Hotel Artemis

2018-08-03 08:47


The year is 2028 and the city of Los Angeles is a warzone with cops on the one side, rioters and criminals on the other. In this hellscape lies Hotel Artemis, a secret hospital for criminals couched in an old hotel that is run by an old woman known only as the Nurse and admits only those who are members of the hotel. As a number of “guests”, both welcome and not, find themselves at the doors of the Artemis, the Nurse is forced to confront her own past and a suddenly uncertain future.


Setting Hotel Artemis in 2028 is a fairly bold statement by writer/ director Drew Pearce as he presents a very near future when one of America’s largest cities has descended into absolute chaos, while the most incredible nano-technology is used even by outlaw doctors to heal even the most fatally wounded patients. It seems incredibly unlikely but there’s just enough of the smack of truth that it forces audiences, though most especially American audiences, to confront their current reality and where their future is headed with miraculous tech on the one side and violent lawlessness and division on the other. 

It’s an interesting premise but, to be entirely honest, Pearce never fully delivers on the film’s “speculative fiction” world-building; using it instead as a mere backdrop for an undeniably entertaining and moody action-thriller. There’s plenty to really like about Hotel Artemis but for all that one might complain about its plot contrivances; the unlikeliness of its technology (though, not for nothing, I read a story on CNN about the emergence of 3D-printed weaponry shortly before writing this) or just how absurdly far-fetched it all is, it’s only truly unforgivable crime is that it never fully realises its promise. It has tons of brawn and even some heart but a bit of brains would not have gone amiss. 

It has, for a start, a really excellent cast. Dave Bautista once again proves to be far, far more than his humble wrestling roots would have once suggested as he proves himself to be the mountain-sized (he’s literally called Everest) beating heart at the centre of the film. Meanwhile. Sophia Boutella similarly continues to impress as a dancer/model turned actress who mixes raw sexuality with admirable physicality and plenty of screen presence. 

And that’s just a couple of the film’s many supporting characters. The film also boasts plenty of proven talent in the forms of Sterling K Brown (brilliant in his first major feature-film role) and Jeff Goldblum, as well as some more dramatic roles for a couple of actors best known for their comedic work, Charlie Day and Jenny Slate. And, of course, at its centre is Jodie Foster in her first role in five years and she’s typically great here, but it’s particularly pleasing to see her in a role that is as wryly fun as it is serious. 

It’s an impressive cast but it wouldn’t quite be fair to say that they singlehandedly carry the film, so much as they add real gravitas to the already colourful characters that Drew Pearce dreamed up for the film. These characters are not exactly complex but they’re all pretty memorable, which is a real achievement in a genre that far too often has its characters being subservient to convoluted plotting and relentless action scenes. Mind you, the plot here has its twists and turns but is largely impressively stripped down so there is far more room for the characters and actors to shine through. 

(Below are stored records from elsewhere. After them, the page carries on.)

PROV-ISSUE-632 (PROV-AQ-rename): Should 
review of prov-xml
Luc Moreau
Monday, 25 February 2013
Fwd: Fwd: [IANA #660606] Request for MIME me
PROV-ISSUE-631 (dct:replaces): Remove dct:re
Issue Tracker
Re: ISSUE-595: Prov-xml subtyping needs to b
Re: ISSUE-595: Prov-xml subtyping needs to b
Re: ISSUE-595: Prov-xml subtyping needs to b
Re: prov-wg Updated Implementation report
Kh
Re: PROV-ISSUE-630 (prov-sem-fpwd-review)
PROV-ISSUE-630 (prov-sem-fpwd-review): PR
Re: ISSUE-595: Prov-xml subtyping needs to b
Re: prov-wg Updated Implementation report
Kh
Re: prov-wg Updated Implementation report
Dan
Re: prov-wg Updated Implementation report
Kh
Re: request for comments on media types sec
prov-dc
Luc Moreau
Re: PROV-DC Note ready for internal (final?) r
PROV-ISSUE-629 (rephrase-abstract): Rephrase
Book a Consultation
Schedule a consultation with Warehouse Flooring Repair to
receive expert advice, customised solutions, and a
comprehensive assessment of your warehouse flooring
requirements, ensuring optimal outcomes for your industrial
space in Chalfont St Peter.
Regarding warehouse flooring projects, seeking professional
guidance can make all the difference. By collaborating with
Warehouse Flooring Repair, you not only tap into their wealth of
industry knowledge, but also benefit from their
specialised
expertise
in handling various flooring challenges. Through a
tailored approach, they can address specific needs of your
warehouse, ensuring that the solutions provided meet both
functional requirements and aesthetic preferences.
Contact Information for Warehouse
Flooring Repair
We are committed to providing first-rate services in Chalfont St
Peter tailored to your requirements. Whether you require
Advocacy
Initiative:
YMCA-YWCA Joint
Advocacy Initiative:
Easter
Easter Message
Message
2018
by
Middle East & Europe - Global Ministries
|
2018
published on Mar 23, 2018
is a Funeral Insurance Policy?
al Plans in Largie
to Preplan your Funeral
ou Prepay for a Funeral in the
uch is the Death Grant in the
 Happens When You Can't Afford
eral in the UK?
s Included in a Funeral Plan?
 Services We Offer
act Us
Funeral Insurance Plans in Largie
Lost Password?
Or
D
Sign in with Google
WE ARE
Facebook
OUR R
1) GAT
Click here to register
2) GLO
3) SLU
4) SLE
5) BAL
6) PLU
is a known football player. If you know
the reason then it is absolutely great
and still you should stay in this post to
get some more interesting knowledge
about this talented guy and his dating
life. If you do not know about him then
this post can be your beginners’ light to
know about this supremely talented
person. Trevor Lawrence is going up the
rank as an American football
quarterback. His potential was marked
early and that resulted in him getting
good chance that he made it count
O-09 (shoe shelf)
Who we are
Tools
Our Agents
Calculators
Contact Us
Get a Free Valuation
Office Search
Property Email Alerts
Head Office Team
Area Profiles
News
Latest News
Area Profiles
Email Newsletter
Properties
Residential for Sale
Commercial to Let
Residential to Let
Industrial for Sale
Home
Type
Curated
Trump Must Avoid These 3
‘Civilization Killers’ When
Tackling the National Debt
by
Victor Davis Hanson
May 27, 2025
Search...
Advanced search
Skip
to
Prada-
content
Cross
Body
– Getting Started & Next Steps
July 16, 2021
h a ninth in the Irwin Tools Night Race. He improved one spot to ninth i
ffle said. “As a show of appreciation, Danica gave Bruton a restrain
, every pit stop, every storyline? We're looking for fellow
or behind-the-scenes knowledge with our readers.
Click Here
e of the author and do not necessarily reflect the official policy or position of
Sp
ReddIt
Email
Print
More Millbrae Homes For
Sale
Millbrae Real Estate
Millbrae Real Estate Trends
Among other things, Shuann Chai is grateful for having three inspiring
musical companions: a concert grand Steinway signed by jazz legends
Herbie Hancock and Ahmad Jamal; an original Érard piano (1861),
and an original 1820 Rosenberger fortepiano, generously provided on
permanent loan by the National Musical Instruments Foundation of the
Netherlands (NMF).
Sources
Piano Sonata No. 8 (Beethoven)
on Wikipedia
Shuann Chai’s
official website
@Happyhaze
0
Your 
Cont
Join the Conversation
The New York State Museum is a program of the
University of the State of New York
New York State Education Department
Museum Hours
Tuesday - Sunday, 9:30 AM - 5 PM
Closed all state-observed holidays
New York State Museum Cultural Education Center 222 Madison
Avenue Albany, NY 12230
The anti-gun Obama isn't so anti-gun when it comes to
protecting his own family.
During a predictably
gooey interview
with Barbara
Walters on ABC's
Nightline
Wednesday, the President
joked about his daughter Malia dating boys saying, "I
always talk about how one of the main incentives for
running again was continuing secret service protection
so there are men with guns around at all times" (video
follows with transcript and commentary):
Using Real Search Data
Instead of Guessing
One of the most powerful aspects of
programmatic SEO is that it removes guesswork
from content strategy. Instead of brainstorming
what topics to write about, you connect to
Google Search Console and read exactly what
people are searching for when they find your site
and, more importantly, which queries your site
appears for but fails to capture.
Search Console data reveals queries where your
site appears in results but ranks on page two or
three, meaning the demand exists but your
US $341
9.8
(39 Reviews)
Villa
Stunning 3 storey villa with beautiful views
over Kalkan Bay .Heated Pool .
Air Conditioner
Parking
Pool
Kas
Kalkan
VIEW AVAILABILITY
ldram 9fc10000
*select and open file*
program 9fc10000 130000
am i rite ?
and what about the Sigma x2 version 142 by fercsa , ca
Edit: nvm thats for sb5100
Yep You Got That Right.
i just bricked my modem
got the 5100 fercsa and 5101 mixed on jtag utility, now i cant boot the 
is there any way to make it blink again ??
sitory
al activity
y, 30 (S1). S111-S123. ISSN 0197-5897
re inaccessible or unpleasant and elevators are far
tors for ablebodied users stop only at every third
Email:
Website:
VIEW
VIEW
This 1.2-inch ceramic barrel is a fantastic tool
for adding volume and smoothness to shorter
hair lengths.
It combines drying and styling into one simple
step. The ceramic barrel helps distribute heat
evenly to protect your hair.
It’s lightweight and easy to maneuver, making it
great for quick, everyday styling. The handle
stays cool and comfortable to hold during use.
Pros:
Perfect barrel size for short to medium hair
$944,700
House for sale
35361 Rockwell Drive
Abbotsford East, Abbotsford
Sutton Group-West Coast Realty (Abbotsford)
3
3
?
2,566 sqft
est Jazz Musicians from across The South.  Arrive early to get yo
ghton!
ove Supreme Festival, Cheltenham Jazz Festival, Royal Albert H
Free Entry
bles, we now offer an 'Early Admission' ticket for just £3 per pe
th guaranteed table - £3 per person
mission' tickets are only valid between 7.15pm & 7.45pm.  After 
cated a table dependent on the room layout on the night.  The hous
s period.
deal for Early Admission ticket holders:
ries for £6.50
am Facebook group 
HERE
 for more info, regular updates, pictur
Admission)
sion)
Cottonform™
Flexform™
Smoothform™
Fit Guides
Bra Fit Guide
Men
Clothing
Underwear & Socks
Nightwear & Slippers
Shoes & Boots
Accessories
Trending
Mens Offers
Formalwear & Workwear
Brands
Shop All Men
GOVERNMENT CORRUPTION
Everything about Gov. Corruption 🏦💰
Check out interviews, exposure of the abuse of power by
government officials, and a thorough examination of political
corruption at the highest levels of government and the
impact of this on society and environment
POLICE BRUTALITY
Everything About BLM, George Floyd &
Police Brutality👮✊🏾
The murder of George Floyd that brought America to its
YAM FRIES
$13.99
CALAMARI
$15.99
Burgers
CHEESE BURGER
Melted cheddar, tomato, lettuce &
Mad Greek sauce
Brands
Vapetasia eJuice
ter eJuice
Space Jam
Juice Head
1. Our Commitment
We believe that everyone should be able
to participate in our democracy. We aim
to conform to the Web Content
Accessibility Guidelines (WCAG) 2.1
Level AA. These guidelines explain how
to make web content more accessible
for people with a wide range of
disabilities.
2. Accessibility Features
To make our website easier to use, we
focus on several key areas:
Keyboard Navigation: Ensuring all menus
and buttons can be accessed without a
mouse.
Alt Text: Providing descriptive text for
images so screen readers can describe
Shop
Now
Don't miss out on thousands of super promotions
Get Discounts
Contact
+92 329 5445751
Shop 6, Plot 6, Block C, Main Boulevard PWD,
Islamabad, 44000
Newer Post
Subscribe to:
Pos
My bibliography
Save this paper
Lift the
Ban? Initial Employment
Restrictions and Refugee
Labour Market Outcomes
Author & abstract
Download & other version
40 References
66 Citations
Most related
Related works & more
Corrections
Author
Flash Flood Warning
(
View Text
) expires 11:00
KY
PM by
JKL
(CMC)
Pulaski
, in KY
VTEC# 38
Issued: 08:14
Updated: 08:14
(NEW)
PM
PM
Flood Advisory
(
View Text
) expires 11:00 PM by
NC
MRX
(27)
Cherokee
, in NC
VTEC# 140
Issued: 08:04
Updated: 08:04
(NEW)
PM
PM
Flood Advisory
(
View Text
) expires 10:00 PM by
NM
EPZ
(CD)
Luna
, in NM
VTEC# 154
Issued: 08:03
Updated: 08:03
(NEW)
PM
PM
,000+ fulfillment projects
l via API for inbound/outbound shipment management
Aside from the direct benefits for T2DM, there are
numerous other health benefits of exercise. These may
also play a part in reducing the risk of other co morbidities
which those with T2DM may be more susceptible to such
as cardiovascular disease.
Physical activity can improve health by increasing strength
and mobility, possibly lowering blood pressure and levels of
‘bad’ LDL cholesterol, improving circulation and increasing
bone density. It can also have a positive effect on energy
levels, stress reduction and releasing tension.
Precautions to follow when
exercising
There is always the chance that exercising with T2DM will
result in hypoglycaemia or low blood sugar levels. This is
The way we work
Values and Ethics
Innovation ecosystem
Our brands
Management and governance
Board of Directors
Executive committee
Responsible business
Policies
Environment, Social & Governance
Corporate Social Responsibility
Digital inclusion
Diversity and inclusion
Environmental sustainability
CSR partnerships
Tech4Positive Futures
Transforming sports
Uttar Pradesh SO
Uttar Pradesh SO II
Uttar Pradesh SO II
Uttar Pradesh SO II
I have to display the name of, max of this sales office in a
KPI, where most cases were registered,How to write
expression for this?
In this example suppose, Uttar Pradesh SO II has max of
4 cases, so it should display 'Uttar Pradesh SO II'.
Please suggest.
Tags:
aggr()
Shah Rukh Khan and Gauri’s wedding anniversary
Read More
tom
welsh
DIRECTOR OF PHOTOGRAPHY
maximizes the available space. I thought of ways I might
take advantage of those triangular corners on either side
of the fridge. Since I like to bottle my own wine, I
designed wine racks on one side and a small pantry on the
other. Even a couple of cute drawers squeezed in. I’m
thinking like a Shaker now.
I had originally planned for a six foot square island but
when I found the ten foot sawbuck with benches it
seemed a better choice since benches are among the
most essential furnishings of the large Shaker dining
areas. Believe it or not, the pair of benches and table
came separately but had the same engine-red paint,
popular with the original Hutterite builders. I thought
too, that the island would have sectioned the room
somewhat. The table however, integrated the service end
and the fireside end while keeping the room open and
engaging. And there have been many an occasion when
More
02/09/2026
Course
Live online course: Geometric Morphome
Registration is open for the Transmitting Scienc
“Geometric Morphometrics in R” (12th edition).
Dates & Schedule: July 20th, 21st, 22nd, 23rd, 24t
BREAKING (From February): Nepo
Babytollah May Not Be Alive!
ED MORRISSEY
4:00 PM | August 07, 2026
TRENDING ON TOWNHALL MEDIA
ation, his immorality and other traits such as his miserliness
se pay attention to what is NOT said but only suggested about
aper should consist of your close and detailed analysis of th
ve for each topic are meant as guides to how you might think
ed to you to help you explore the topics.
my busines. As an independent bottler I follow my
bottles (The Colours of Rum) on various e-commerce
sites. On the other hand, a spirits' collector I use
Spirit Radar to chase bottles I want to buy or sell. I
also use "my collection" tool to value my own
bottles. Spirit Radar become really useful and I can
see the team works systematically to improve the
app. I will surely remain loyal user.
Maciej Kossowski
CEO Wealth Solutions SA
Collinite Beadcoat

The action, on the other hand, is brutal, often very gory and bone-crunchingly visceral but it’s also well-spaced between quieter moments that build up character, plot and that all-important atmosphere. It’s gritty but not humourless; grimy but colourful; grounded but seriously absurd – whatever else you might say about the film, it definitely has a distinctive look and feel that elevated it beyond similar sub-Dredd fare and gives it a bit more staying power than it would otherwise have.

None of this makes Hotel Artemis a particularly great film and it certainly never quite lives up to its potential but it is effortlessly entertaining and makes great use of its excellent cast, is delivered with plenty of trashy b-movie flare and has the good grace to neither overstay its welcome nor take itself too seriously.